### Problem statement
Rewrite all the data below as a numbered list without blank lines, and omit the pictures from your answer.

[Records from a data source]

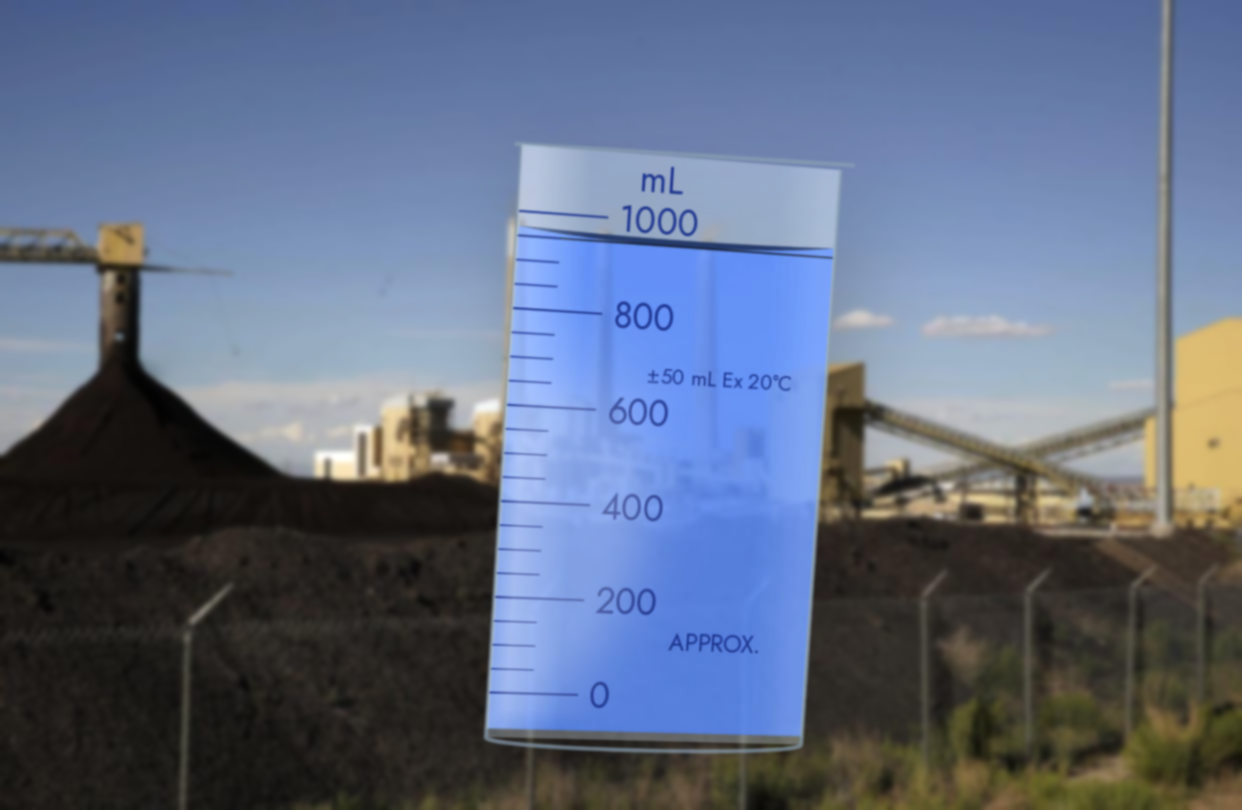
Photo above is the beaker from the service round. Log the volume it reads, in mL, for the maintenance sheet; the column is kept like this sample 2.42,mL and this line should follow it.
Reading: 950,mL
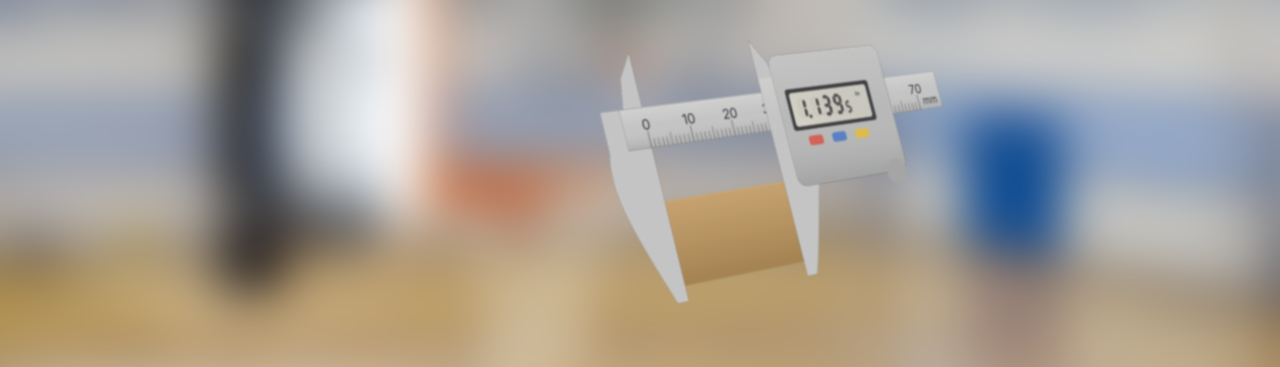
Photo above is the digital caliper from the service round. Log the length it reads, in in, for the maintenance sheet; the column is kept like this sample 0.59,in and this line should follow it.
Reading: 1.1395,in
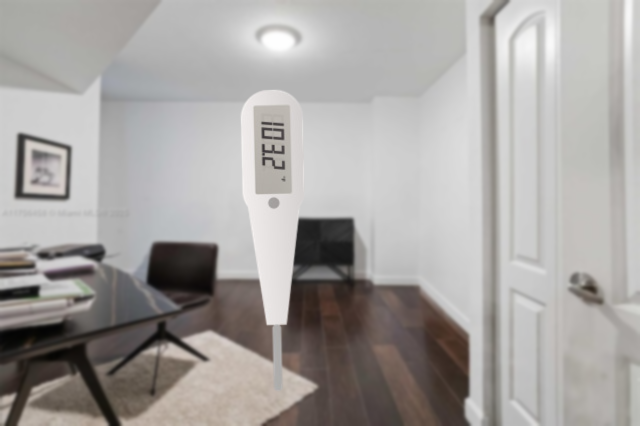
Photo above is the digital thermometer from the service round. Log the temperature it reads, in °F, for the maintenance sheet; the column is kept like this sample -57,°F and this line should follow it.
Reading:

### Problem solution
1. Photo above is the beaker from the service round. Log the volume it reads, in mL, for the maintenance sheet; the column is kept like this sample 2.42,mL and this line should follow it.
2. Reading: 950,mL
3. Photo above is the digital caliper from the service round. Log the length it reads, in in, for the maintenance sheet; the column is kept like this sample 0.59,in and this line should follow it.
4. Reading: 1.1395,in
5. Photo above is the digital thermometer from the service round. Log the temperature it reads, in °F, for the maintenance sheet; the column is kept like this sample -57,°F and this line should follow it.
6. Reading:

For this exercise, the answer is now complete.